(Hardware design source data)
-------

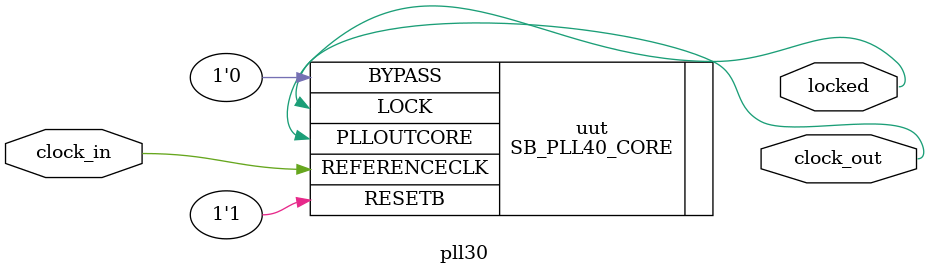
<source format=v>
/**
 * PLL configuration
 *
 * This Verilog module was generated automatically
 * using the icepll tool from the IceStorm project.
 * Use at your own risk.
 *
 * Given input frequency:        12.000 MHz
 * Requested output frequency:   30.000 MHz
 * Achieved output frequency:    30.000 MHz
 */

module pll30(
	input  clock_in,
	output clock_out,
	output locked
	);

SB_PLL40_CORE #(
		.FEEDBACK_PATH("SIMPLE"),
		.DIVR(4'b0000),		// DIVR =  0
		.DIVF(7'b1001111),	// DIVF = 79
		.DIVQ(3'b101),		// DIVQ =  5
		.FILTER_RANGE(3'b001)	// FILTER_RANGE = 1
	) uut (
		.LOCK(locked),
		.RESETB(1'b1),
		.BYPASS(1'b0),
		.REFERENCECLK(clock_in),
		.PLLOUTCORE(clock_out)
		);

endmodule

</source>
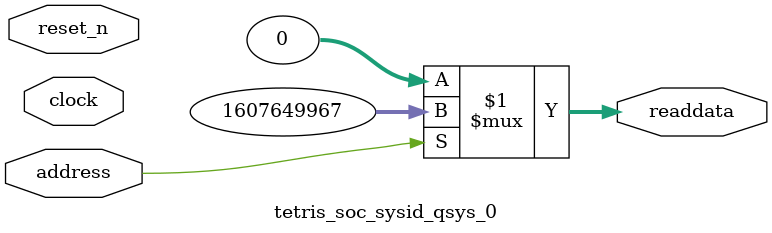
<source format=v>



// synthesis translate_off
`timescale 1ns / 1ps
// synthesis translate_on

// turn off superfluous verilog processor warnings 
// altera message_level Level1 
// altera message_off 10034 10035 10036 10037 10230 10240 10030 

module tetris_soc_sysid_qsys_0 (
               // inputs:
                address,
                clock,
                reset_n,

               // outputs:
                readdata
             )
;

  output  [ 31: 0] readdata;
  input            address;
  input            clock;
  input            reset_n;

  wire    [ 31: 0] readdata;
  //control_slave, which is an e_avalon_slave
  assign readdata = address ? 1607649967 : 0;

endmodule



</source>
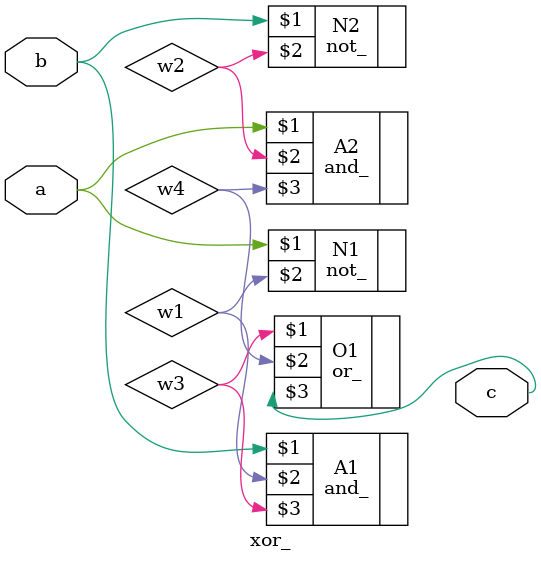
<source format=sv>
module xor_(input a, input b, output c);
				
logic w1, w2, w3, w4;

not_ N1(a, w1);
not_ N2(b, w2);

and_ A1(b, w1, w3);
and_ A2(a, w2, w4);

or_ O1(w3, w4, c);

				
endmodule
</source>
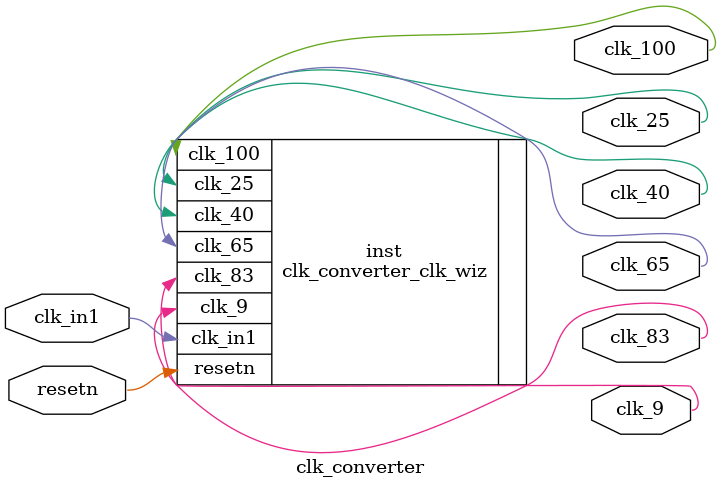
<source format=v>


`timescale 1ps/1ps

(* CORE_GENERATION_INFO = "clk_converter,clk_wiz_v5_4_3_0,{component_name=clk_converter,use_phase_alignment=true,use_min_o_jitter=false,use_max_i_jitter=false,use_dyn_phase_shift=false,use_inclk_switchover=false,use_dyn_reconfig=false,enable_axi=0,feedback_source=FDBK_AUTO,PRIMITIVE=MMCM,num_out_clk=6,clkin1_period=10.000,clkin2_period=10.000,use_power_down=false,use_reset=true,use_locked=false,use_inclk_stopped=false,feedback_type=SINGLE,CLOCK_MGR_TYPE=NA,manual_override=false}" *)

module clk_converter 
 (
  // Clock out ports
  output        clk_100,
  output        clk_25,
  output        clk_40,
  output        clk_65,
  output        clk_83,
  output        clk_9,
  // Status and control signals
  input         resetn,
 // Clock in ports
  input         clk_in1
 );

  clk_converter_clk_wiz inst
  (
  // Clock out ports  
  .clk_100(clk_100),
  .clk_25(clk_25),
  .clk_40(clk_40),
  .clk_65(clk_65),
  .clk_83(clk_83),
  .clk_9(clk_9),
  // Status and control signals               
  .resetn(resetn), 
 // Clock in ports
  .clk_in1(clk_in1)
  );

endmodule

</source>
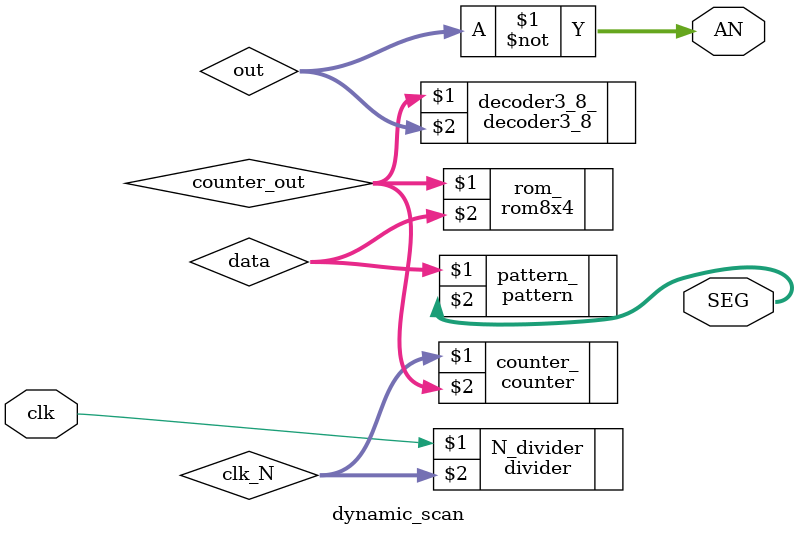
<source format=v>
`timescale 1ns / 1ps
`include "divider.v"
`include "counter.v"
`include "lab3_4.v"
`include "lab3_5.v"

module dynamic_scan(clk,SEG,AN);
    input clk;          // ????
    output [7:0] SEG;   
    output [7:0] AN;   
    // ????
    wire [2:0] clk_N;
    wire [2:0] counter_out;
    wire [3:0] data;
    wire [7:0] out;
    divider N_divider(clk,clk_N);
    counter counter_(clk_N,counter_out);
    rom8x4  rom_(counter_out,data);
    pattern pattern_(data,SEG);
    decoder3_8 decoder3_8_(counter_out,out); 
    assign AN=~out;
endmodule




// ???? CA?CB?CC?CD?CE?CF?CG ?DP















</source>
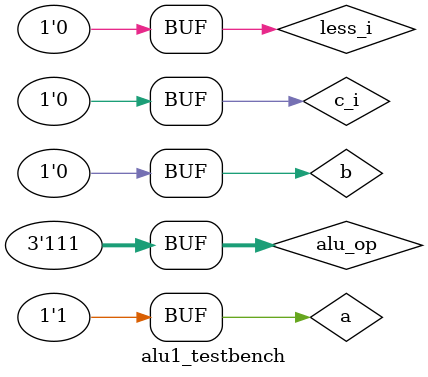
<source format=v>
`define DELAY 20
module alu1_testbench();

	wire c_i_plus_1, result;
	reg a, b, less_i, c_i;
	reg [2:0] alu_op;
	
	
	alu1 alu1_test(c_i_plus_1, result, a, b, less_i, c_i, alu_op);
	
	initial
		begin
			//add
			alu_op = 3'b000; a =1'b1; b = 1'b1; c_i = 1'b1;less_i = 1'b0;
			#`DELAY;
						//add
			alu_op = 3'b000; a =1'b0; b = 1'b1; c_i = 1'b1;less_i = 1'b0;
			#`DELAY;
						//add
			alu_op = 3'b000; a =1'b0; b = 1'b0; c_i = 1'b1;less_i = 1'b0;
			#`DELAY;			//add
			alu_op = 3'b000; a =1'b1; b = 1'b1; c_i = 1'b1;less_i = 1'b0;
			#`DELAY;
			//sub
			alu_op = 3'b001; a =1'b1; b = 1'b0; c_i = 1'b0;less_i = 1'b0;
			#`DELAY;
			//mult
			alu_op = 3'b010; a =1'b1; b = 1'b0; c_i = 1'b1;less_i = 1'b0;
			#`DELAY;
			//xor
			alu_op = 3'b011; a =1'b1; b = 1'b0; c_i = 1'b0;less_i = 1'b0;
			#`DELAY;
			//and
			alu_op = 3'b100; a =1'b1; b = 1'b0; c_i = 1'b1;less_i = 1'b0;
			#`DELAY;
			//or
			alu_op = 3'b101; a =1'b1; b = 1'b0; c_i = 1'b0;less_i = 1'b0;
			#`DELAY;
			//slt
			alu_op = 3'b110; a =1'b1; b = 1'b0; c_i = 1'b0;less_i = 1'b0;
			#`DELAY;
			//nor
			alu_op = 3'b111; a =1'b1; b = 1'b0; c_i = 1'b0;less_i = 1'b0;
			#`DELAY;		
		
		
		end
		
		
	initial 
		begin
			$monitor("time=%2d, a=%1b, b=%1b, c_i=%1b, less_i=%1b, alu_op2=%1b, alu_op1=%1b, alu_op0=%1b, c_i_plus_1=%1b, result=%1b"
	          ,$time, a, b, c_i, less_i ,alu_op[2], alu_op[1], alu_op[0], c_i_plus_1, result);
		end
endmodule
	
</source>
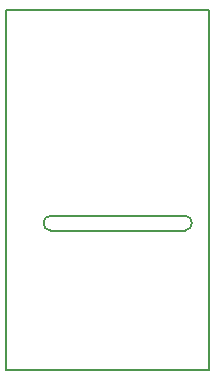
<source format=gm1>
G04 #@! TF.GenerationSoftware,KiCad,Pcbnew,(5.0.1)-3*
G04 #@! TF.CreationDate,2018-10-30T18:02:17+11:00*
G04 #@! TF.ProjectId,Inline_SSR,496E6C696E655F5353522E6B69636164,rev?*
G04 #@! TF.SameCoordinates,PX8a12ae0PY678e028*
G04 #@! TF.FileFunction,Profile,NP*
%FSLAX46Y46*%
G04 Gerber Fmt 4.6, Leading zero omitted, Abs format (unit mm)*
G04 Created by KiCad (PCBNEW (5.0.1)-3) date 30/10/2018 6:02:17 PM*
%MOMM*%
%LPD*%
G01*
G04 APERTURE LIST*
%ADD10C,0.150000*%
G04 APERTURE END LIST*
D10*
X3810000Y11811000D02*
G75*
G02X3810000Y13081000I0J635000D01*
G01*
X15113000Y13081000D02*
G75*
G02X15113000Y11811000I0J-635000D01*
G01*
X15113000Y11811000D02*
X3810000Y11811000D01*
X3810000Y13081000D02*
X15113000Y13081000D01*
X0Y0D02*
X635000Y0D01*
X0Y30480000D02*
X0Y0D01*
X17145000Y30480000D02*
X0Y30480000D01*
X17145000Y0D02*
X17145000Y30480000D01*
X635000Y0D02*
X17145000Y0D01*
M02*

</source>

-------

Directions:
Tell how many lines of the data above contain the word "result", giving the number by itself.

Answer box:
4